I’ve spent a lot of time in the past eight years working with the radio broadcast industry on the conversion of their business from analog to digital. That work is largely related to my role as a director and financial investor in a company called iBiquity, which was formed by the broadcast radio industry over ten years ago to build a digital system for broadcast radio (now called HD Radio). I have met many of the executives from the leading radio station groups and have talked to them about the challenges and opportunities that arise from the conversion of their business from analog to digital. I have written about many of these challenges and opportunities on my personal weblog over the years.

Last year, I was attending a meeting at CBS Radio and saw their new tagline – CBS Radio – Broadcast, Streaming, On Demand – and I realized that the radio business was headed in the right direction. CBS Radio and the other large station groups now recognize that they are in the audio programming business not the broadcast business. And CBS Radio’s tagline explicitly makes the point that their audio programming is available over the air digitally (via HD Radio), over the internet via streaming, and on demand through digital downloads.

I consume radio content via all three digital distribution channels. I have several HD Radios and frequently listen to the new stations on the HD2 channel. I subscribe to my favorite radio shows like Morning Becomes Eclectic via podcasts in iTunes. But more and more, I listen to the radio over the internet, both on my computer and via my Sonos system.

Streaming radio is very popular already. A recent comScore study reported the cumulative monthly audience of the top four online radio networks at 6.2mm US listeners. If you include all internet radio, that number is certainly well over 10mm montly listeners and could be larger than the subscriber base to satellite radio (~13mm subscribers at year end 2006). And as more and more stations come online with streams and more digital devices support internet streams, streaming radio is going to get even more popular.

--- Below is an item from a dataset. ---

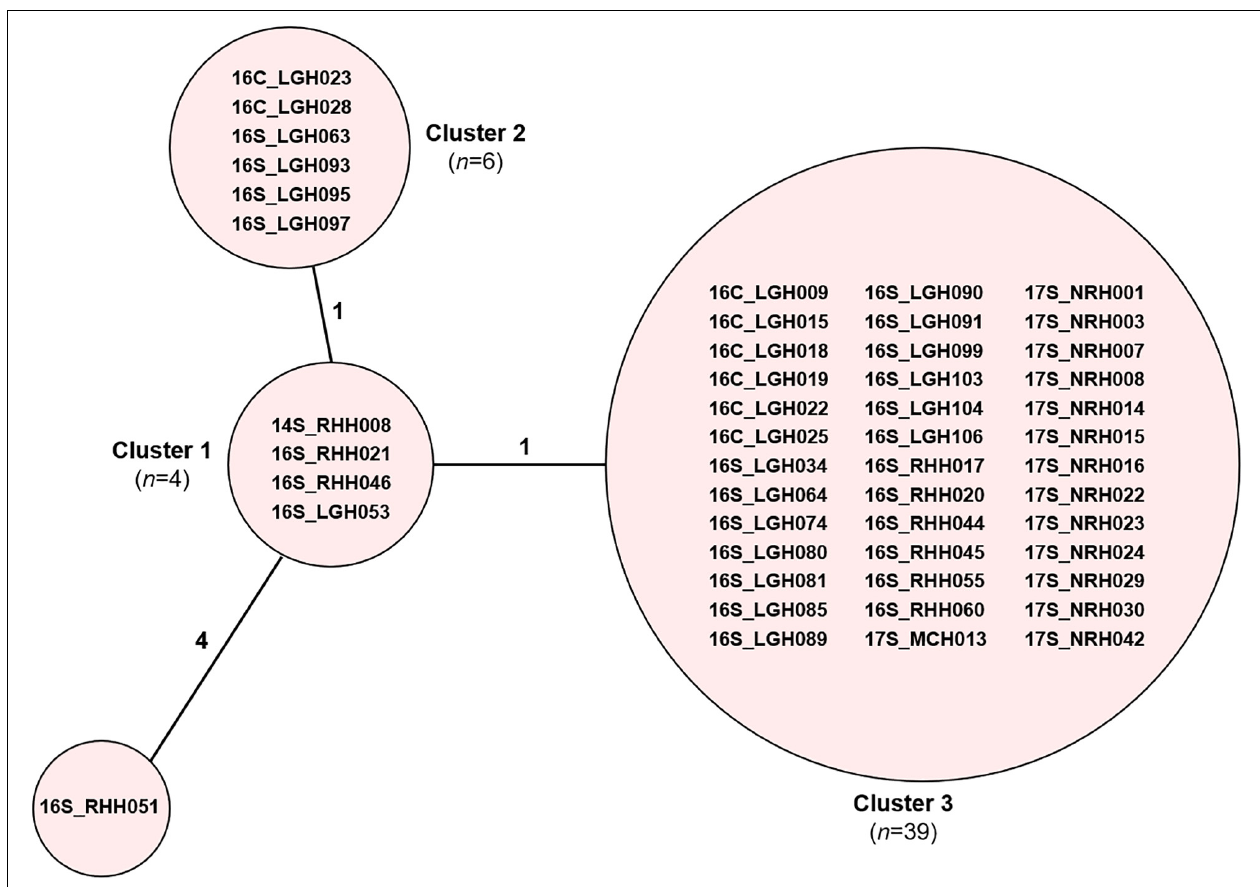
FIGURE 3 | cgMLST of ST1421 vancomycin-resistant Enterococcus faecium (VREfm) isolates ( n = 50). VREfm isolates belonging to sequence type ST1421 were analyzed by cgMLST in Ridom SeqSphere+ and are visualized in a minimum spanning tree. The isolates further differentiated into three clusters and one unique isolate (grouped into circles). The number of different alleles between clusters and the unique isolate is shown on the connecting lines (not to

But streaming radio isn’t yet a profitable business for broadcasters for several reasons. First and foremost, the broadcasters haven’t had a good monetization system for streaming radio. Because internet radio isn’t an inherently local service (I listen to KCRW in Santa Monica over the internet in my home in NYC all the time), the local advertisers who populate the “over the air” service have a hard time with the internet stream. In addition, streaming is more expensive for a broadcaster than putting out a signal over the air. Each stream costs them incrementally, which is not true in the broadcast world. And the new royalty rates make music programming delivered over the internet potentially more expensive than music programming delivered over the air.

So broadcasters have a challenge. How do they embrace internet radio without piling up losses?

That challenge seems like an opportunity to us. And so Union Square Ventures has participated in the creation of a new company called TargetSpot that has been built specifically to solve this problem for broadcasters. TargetSpot is an advertising system built from day one for internet radio. The technology was developed by our portfolio company Oddcast and was designed by David Goodman and his team at CBS Radio. A number of others involved in the internet radio business also provided input into the design of the system. TargetSpot is a full-featured ad network that supports a wide range of hyper-targeting technologies that make it possible for local and national advertisers to comfortably place, target, and buy internet radio. TargetSpot also features a self serve bidded advertising market like what is provided by Google and others in the search advertising world to make it easy for the small business to purchase audio advertising. With TargetSpot, a local plumber will be able to create audio ads with a short phone call (like leaving voice mail) and then target them to listeners in a specific zip code on popular radio stations like 1010 WINS and WFAN. With the hyper-targeting in TargetSpot, a thousand listeners to a particular radio show could hear a thousand different ads.

TargetSpot was very fortunate to attract Doug Perlson, a veteran of the internet advertising network business, to join the Company as its founding CEO. The Company will be owned initially by CBS Radio, Oddcast, Doug Perlson, Union Square Ventures, and Milestone Ventures.

While TargetSpot is initially focused on streaming radio, the technology already works exactly the same in streaming video and we believe that TargetSpot’s long term opportunity is to serve advertisers and content companies who are delivering their ads and programming using Internet streaming technologies. That is a big opportunity and certainly full of well funded competition. But we are confident that the management team, founding partners, and technology platform that TargetSpot s its life with will serve it very well and we are excited to be part of this exciting new Company.